Are cephalopods better designed than humans?

Reflections in eyes of leopard
Amur leopard (not a cephalopod), showing retroreflection from tapetum. Colchester Zoo, Monday, November 19, 2007. Photograph by Keven Law. Wikimedia Commons, CC BY-SA 2.0.

The answer to the titular question depends on what you think they are designed for; hence, it seems to be a silly question. When it comes to the eyes, however, there is little doubt: human (and other vertebrate) retinas are in backward in that nerves, blood vessels, and other structures are piled on top of the photoreceptors and thus reduce sensitivity, if not resolution. Additionally, the nerves go out through a hole in the retina, which makes us susceptible to glaucoma. Cephalopod retinas, by contrast, face forward, with nothing covering the photoreceptors, and the nerves do not have to pass through a hole in the retina. Cephalopod eyes are thus clearly better designed than human eyes.

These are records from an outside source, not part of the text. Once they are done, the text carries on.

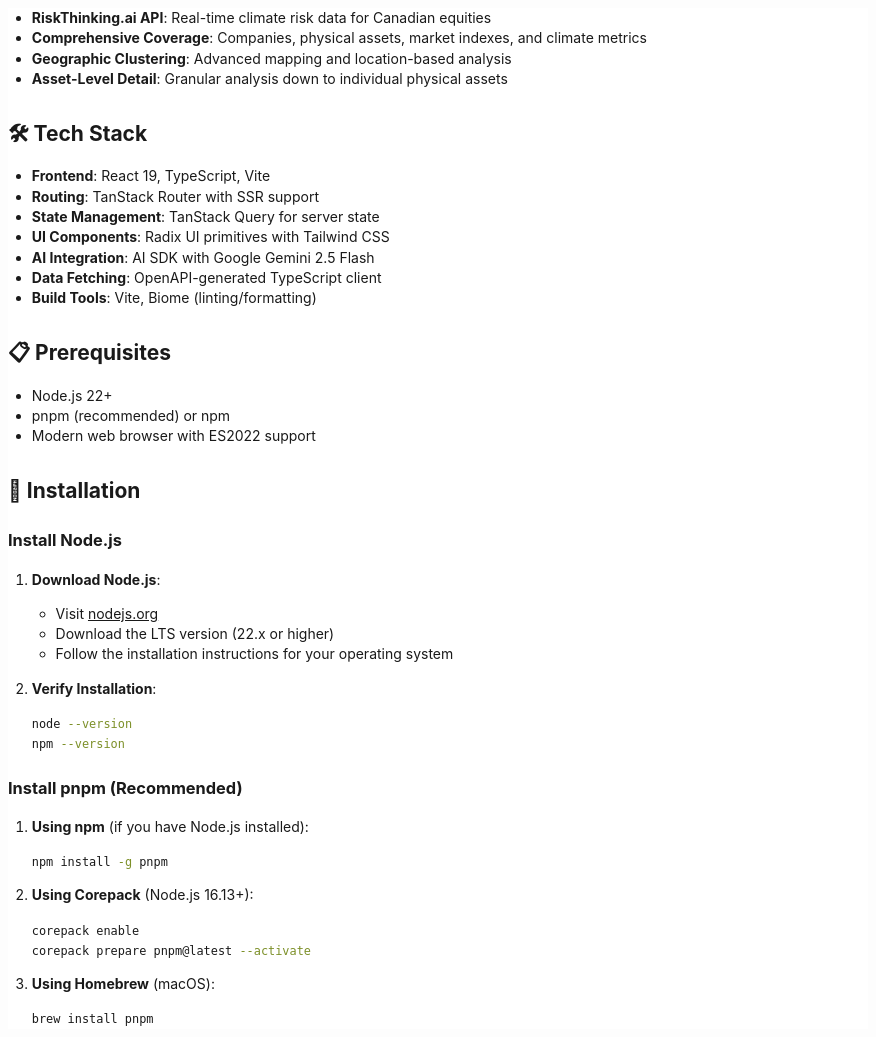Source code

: - **RiskThinking.ai API**: Real-time climate risk data for Canadian equities
- **Comprehensive Coverage**: Companies, physical assets, market indexes, and
  climate metrics
- **Geographic Clustering**: Advanced mapping and location-based analysis
- **Asset-Level Detail**: Granular analysis down to individual physical assets

## 🛠️ Tech Stack

- **Frontend**: React 19, TypeScript, Vite
- **Routing**: TanStack Router with SSR support
- **State Management**: TanStack Query for server state
- **UI Components**: Radix UI primitives with Tailwind CSS
- **AI Integration**: AI SDK with Google Gemini 2.5 Flash
- **Data Fetching**: OpenAPI-generated TypeScript client
- **Build Tools**: Vite, Biome (linting/formatting)

## 📋 Prerequisites

- Node.js 22+
- pnpm (recommended) or npm
- Modern web browser with ES2022 support

## 🔧 Installation

### Install Node.js

1. **Download Node.js**:
   - Visit [nodejs.org](https://nodejs.org/)
   - Download the LTS version (22.x or higher)
   - Follow the installation instructions for your operating system

2. **Verify Installation**:
   ```bash
   node --version
   npm --version
   ```

### Install pnpm (Recommended)

1. **Using npm** (if you have Node.js installed):
   ```bash
   npm install -g pnpm
   ```

2. **Using Corepack** (Node.js 16.13+):
   ```bash
   corepack enable
   corepack prepare pnpm@latest --activate
   ```

3. **Using Homebrew** (macOS):
   ```bash
   brew install pnpm
   ```
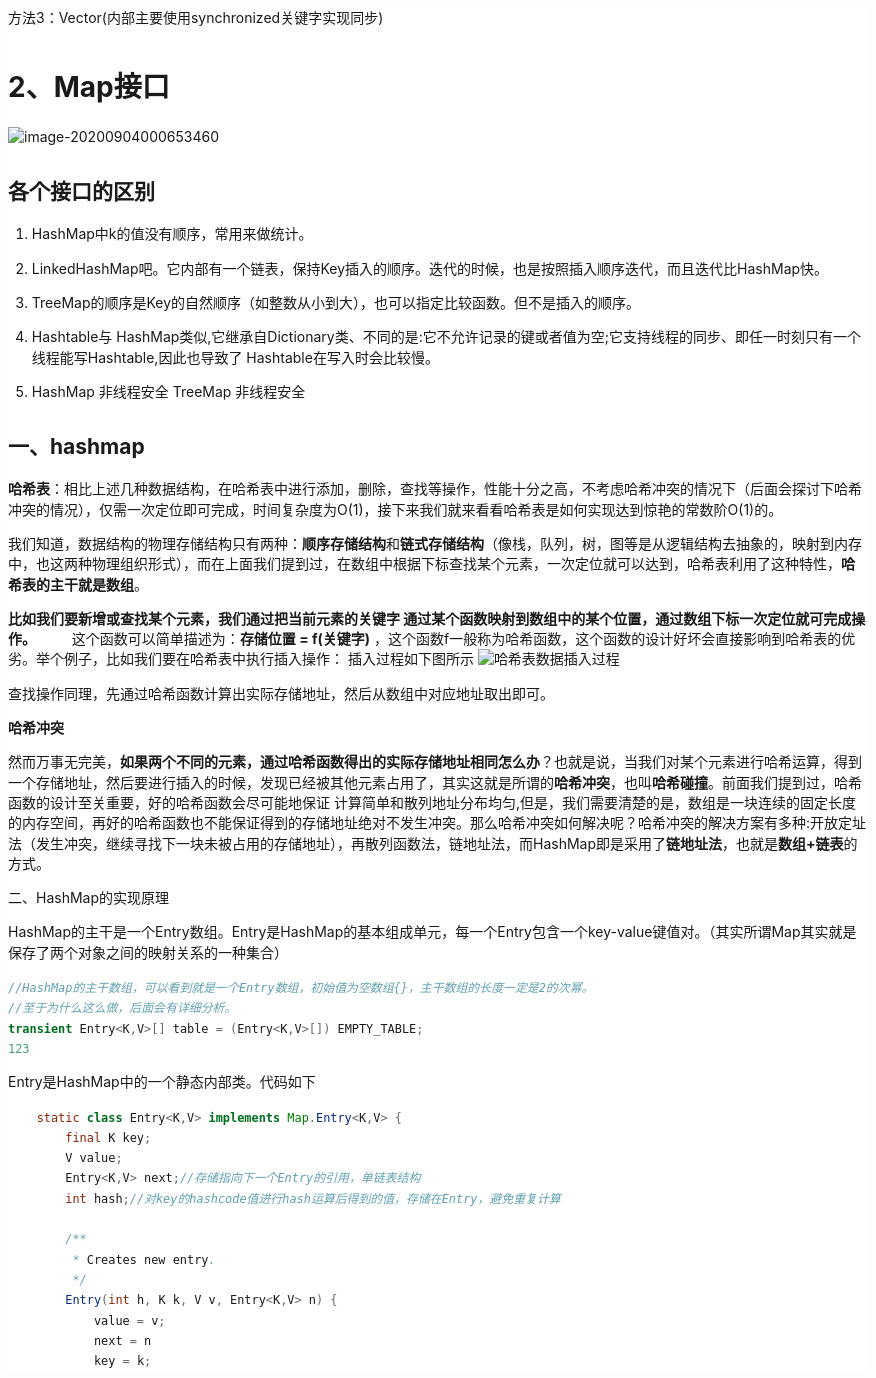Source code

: 方法3：Vector(内部主要使用synchronized关键字实现同步)

# 2、Map接口

![image-20200904000653460](F:\Typora数据储存\高级语言\JAVA\JDK基础架构.assets\image-20200904000653460.png)

## 各个接口的区别

1. HashMap中k的值没有顺序，常用来做统计。

2. LinkedHashMap吧。它内部有一个链表，保持Key插入的顺序。迭代的时候，也是按照插入顺序迭代，而且迭代比HashMap快。

3. TreeMap的顺序是Key的自然顺序（如整数从小到大），也可以指定比较函数。但不是插入的顺序。

4. Hashtable与 HashMap类似,它继承自Dictionary类、不同的是:它不允许记录的键或者值为空;它支持线程的同步、即任一时刻只有一个线程能写Hashtable,因此也导致了 Hashtable在写入时会比较慢。
5. HashMap 非线程安全 TreeMap 非线程安全

## 一、hashmap

**哈希表**：相比上述几种数据结构，在哈希表中进行添加，删除，查找等操作，性能十分之高，不考虑哈希冲突的情况下（后面会探讨下哈希冲突的情况），仅需一次定位即可完成，时间复杂度为O(1)，接下来我们就来看看哈希表是如何实现达到惊艳的常数阶O(1)的。

我们知道，数据结构的物理存储结构只有两种：**顺序存储结构**和**链式存储结构**（像栈，队列，树，图等是从逻辑结构去抽象的，映射到内存中，也这两种物理组织形式），而在上面我们提到过，在数组中根据下标查找某个元素，一次定位就可以达到，哈希表利用了这种特性，**哈希表的主干就是数组**。

**比如我们要新增或查找某个元素，我们通过把当前元素的关键字 通过某个函数映射到数组中的某个位置，通过数组下标一次定位就可完成操作。**
　　
这个函数可以简单描述为：**存储位置 = f(关键字)** ，这个函数f一般称为哈希函数，这个函数的设计好坏会直接影响到哈希表的优劣。举个例子，比如我们要在哈希表中执行插入操作：
插入过程如下图所示
![哈希表数据插入过程](https://img-blog.csdnimg.cn/2018110221063296.png?x-oss-process=image/watermark,type_ZmFuZ3poZW5naGVpdGk,shadow_10,text_aHR0cHM6Ly9ibG9nLmNzZG4ubmV0L3dvc2hpbWF4aWFvMQ==,size_16,color_FFFFFF,t_70)

查找操作同理，先通过哈希函数计算出实际存储地址，然后从数组中对应地址取出即可。

**哈希冲突**

然而万事无完美，**如果两个不同的元素，通过哈希函数得出的实际存储地址相同怎么办**？也就是说，当我们对某个元素进行哈希运算，得到一个存储地址，然后要进行插入的时候，发现已经被其他元素占用了，其实这就是所谓的**哈希冲突**，也叫**哈希碰撞**。前面我们提到过，哈希函数的设计至关重要，好的哈希函数会尽可能地保证 计算简单和散列地址分布均匀,但是，我们需要清楚的是，数组是一块连续的固定长度的内存空间，再好的哈希函数也不能保证得到的存储地址绝对不发生冲突。那么哈希冲突如何解决呢？哈希冲突的解决方案有多种:开放定址法（发生冲突，继续寻找下一块未被占用的存储地址），再散列函数法，链地址法，而HashMap即是采用了**链地址法**，也就是**数组+链表**的方式。

二、HashMap的实现原理

HashMap的主干是一个Entry数组。Entry是HashMap的基本组成单元，每一个Entry包含一个key-value键值对。（其实所谓Map其实就是保存了两个对象之间的映射关系的一种集合）

```java
//HashMap的主干数组，可以看到就是一个Entry数组，初始值为空数组{}，主干数组的长度一定是2的次幂。
//至于为什么这么做，后面会有详细分析。
transient Entry<K,V>[] table = (Entry<K,V>[]) EMPTY_TABLE;
123
```

Entry是HashMap中的一个静态内部类。代码如下

```java
    static class Entry<K,V> implements Map.Entry<K,V> {
        final K key;
        V value;
        Entry<K,V> next;//存储指向下一个Entry的引用，单链表结构
        int hash;//对key的hashcode值进行hash运算后得到的值，存储在Entry，避免重复计算

        /**
         * Creates new entry.
         */
        Entry(int h, K k, V v, Entry<K,V> n) {
            value = v;
            next = n
            key = k;
```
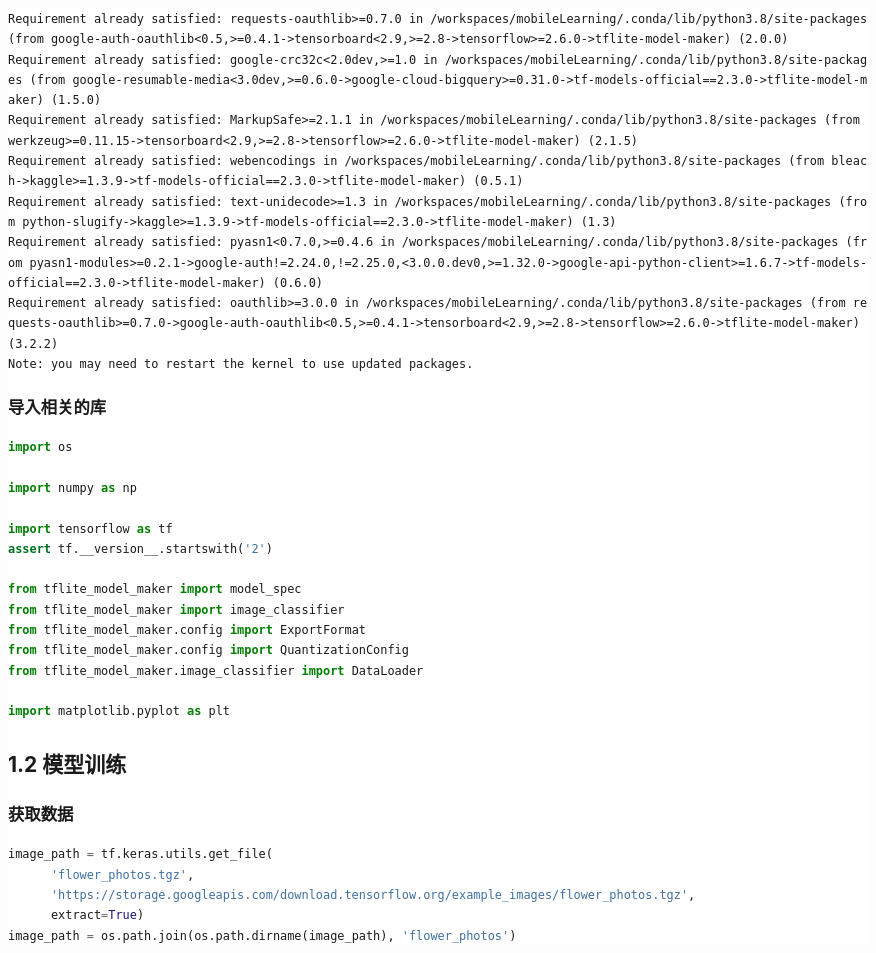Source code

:     Requirement already satisfied: requests-oauthlib>=0.7.0 in /workspaces/mobileLearning/.conda/lib/python3.8/site-packages (from google-auth-oauthlib<0.5,>=0.4.1->tensorboard<2.9,>=2.8->tensorflow>=2.6.0->tflite-model-maker) (2.0.0)
    Requirement already satisfied: google-crc32c<2.0dev,>=1.0 in /workspaces/mobileLearning/.conda/lib/python3.8/site-packages (from google-resumable-media<3.0dev,>=0.6.0->google-cloud-bigquery>=0.31.0->tf-models-official==2.3.0->tflite-model-maker) (1.5.0)
    Requirement already satisfied: MarkupSafe>=2.1.1 in /workspaces/mobileLearning/.conda/lib/python3.8/site-packages (from werkzeug>=0.11.15->tensorboard<2.9,>=2.8->tensorflow>=2.6.0->tflite-model-maker) (2.1.5)
    Requirement already satisfied: webencodings in /workspaces/mobileLearning/.conda/lib/python3.8/site-packages (from bleach->kaggle>=1.3.9->tf-models-official==2.3.0->tflite-model-maker) (0.5.1)
    Requirement already satisfied: text-unidecode>=1.3 in /workspaces/mobileLearning/.conda/lib/python3.8/site-packages (from python-slugify->kaggle>=1.3.9->tf-models-official==2.3.0->tflite-model-maker) (1.3)
    Requirement already satisfied: pyasn1<0.7.0,>=0.4.6 in /workspaces/mobileLearning/.conda/lib/python3.8/site-packages (from pyasn1-modules>=0.2.1->google-auth!=2.24.0,!=2.25.0,<3.0.0.dev0,>=1.32.0->google-api-python-client>=1.6.7->tf-models-official==2.3.0->tflite-model-maker) (0.6.0)
    Requirement already satisfied: oauthlib>=3.0.0 in /workspaces/mobileLearning/.conda/lib/python3.8/site-packages (from requests-oauthlib>=0.7.0->google-auth-oauthlib<0.5,>=0.4.1->tensorboard<2.9,>=2.8->tensorflow>=2.6.0->tflite-model-maker) (3.2.2)
    Note: you may need to restart the kernel to use updated packages.


### 导入相关的库


```python
import os

import numpy as np

import tensorflow as tf
assert tf.__version__.startswith('2')

from tflite_model_maker import model_spec
from tflite_model_maker import image_classifier
from tflite_model_maker.config import ExportFormat
from tflite_model_maker.config import QuantizationConfig
from tflite_model_maker.image_classifier import DataLoader

import matplotlib.pyplot as plt
```

## 1.2 模型训练
### 获取数据 


```python
image_path = tf.keras.utils.get_file(
      'flower_photos.tgz',
      'https://storage.googleapis.com/download.tensorflow.org/example_images/flower_photos.tgz',
      extract=True)
image_path = os.path.join(os.path.dirname(image_path), 'flower_photos')
```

I raise this question by way of introducing an article, The night begins to shine: The tapetum lucidum and our backward retinas, by Nathan H. Lents, in the January-February issue of Skeptical Inquirer. The tapetum lucidum, or just tapetum, is a reflective membrane in the retinas of many nocturnal vertebrates and is located just behind the photoreceptors. Its purpose is presumedly to direct the light that the photoreceptors miss back into them and thereby increase the sensitivity. Interestingly, tapetums composed of many different materials appear to have evolved many different times in different creatures. Cephalopods have no tapetum, presumably because their retinas face forward, with the photoreceptors directly facing the light. Prof. Lents explains all this and more in great but easily understandable detail.

Please forgive a physicist’s digression. I once lost a debate as to whether the retina is in backward or not. It is in backward. (In most anatomical drawings, however, the cones appear at least vaguely conical, with the open end facing the incoming light. Thus, the cones themselves are not exactly in backward.)

At night, we are presumably dealing with rod (scotopic) vision, and the rods supposedly trap light due to total internal reflection. If that is so, then the law of refraction prohibits light traveling in the opposite direction (toward the light source) from getting into the rod. How then is the tapetum helpful?

I cannot immediately find an answer to this question, so I will stick my neck out and suggest that the evanescent wave penetrates the rod and is absorbed by the dyes in the rod, similarly to frustrated total internal reflection. If that is so, then it is hard to see how the tapetum can be very effective, but I guess every little bit counts.


Acknowledgements. Thanks to Nathan Lents for discovering what I can only call a silly mistake and to Steven Fliesler of the school of medicine of the University of Buffalo for interesting comments.